Gabriele Cimolino

Two Heads Are Better Than One

CHI 2022  ·  Framework  ·  Cimolino, Graham  ·  33 citations

Shared control — the arrangement in which a human and an AI jointly control a system — has emerged independently across domains as varied as surgery, mobility assistance, semi-autonomous driving, digital games, and creativity support. Each domain has its own terminology, its own problems, and its own design solutions. Knowledge developed in one domain is rarely available to designers working in another.

This paper surveys 55 shared-control systems across six domains and extracts a common dimension space for describing and designing them. The space has four core dimensions: the role the AI plays in the system, the degree to which the human supervises AI actions, how influence over the shared task is distributed, and how that influence is mediated between the participants.

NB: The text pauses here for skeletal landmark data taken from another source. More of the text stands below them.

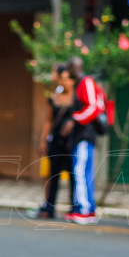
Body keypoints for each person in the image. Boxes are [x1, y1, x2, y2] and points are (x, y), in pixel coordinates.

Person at [28, 65, 75, 219]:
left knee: (73, 176)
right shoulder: (54, 98)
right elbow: (48, 121)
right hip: (56, 142)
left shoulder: (78, 99)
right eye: (64, 78)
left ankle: (73, 208)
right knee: (53, 176)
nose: (67, 82)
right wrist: (43, 140)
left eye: (70, 79)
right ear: (60, 80)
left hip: (72, 143)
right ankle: (49, 208)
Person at [62, 57, 105, 224]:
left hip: (84, 135)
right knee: (83, 171)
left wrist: (75, 120)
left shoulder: (86, 82)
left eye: (68, 68)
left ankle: (84, 210)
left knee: (80, 170)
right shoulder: (82, 83)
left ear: (74, 68)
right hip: (82, 135)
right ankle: (87, 208)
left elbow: (94, 107)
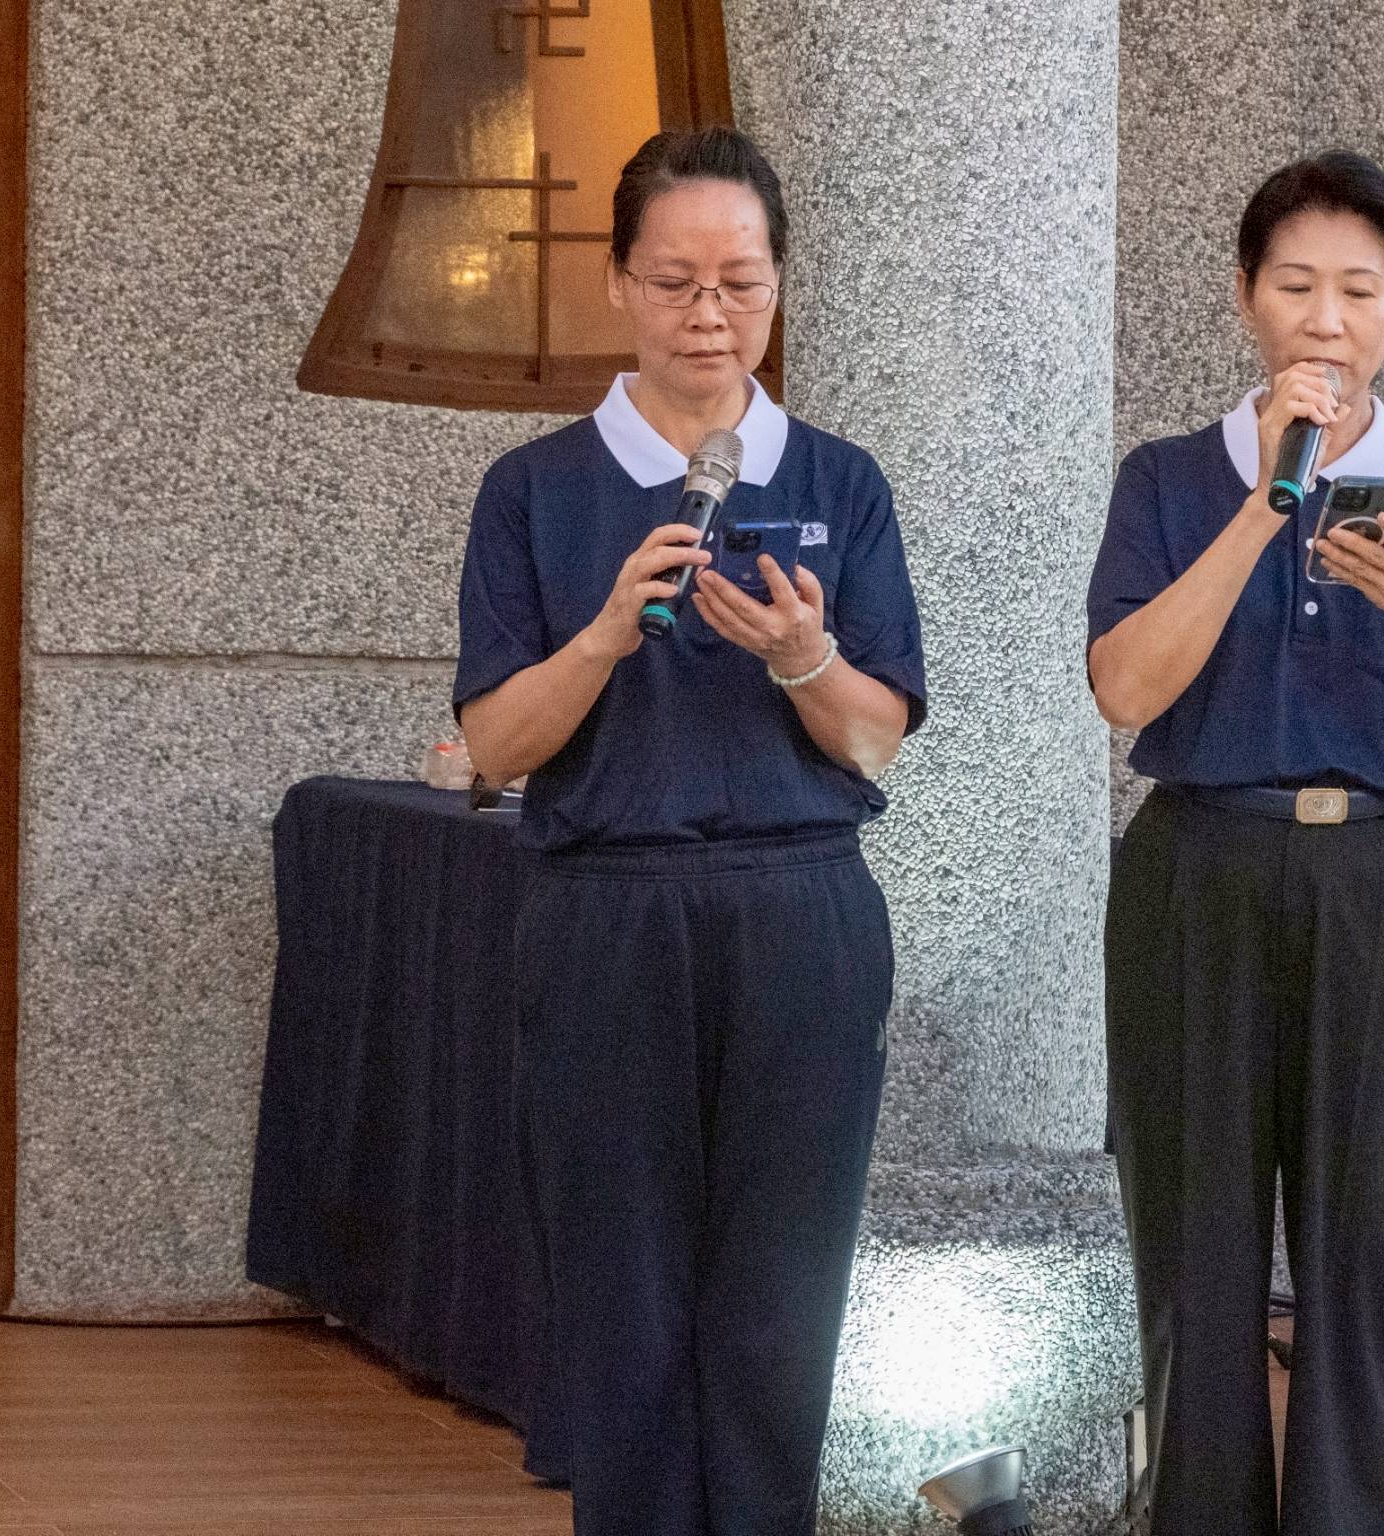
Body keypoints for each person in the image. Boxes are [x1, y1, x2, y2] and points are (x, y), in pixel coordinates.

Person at [453, 126, 925, 1536]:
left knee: (784, 1291)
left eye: (740, 280)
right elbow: (492, 747)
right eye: (674, 282)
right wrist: (603, 634)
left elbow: (875, 732)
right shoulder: (534, 491)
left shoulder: (841, 482)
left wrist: (798, 656)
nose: (709, 314)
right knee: (623, 1292)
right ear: (619, 287)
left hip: (801, 910)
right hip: (607, 911)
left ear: (779, 287)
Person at [1086, 150, 1384, 1536]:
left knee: (1367, 1269)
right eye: (1297, 286)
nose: (1326, 320)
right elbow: (1125, 691)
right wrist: (1260, 511)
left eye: (1359, 290)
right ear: (1246, 301)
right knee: (1198, 1263)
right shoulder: (1171, 480)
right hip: (1197, 873)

The framework applies to both human-human and human-AI shared control, which is deliberate. The extensive literature on cooperative interfaces and computer-supported collaborative work contains decades of findings about how people coordinate shared tasks. Most of this literature has not been applied to human-AI collaboration because the framing has been different. A unified framework makes the transfer explicit.

The practical value is a design tool: a system positioned in the dimension space can be compared to other systems in adjacent positions, design patterns from other domains can be identified, and unexplored regions of the space can be treated as hypotheses about systems that do not yet exist.